My first reaction to Rangoon, now a sad and skeletal city renamed Yangon, was disbelief. The unreality of arriving in a distant modernized city cannot compare with the unreality of seeing one that has hardly changed at all. If a place, after decades, is the same, or worse than before, it is almost shaming to behold. Like a prayer you regret has been answered, it exists as a mirror image of yourself, the traveler, who has to admit: I'm the same too, but aged - wearier, frailer, fractured, abused, weaker, shabbier, spookier. There was a human pathos in a city that had faded in the years I'd been away, something more elderly, almost senile. So, adrift in the futility of being in a foreign city, woozy in the stifling heat, I fitted right in. After a day or so I took a horrid pleasure in being here, back in time, in the place I had remembered and had once mocked with youthful satire, a ghost town that made me feel old and ghostly."

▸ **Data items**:
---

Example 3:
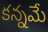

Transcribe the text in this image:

కన్నమే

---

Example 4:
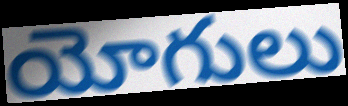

▸ **What is asked**:
A. Summarize the passage about Rangoon in two sentences.
B. According to the passage about Rangoon, what was the narrator's first reaction to the city?
C. In the passage about Rangoon, list every word that follows "but aged -" to describe how the traveler has changed.

▸ **Answers to the exercise**:
A. Arriving in Rangoon, now renamed Yangon, the narrator first felt disbelief at a city that had hardly changed and had faded in the years away, seeing in it a mirror of the traveler's own aging. After a day or so, the narrator took a horrid pleasure in being back in this ghost town that made the narrator feel old and ghostly.

B. Disbelief.

C. wearier, frailer, fractured, abused, weaker, shabbier, spookier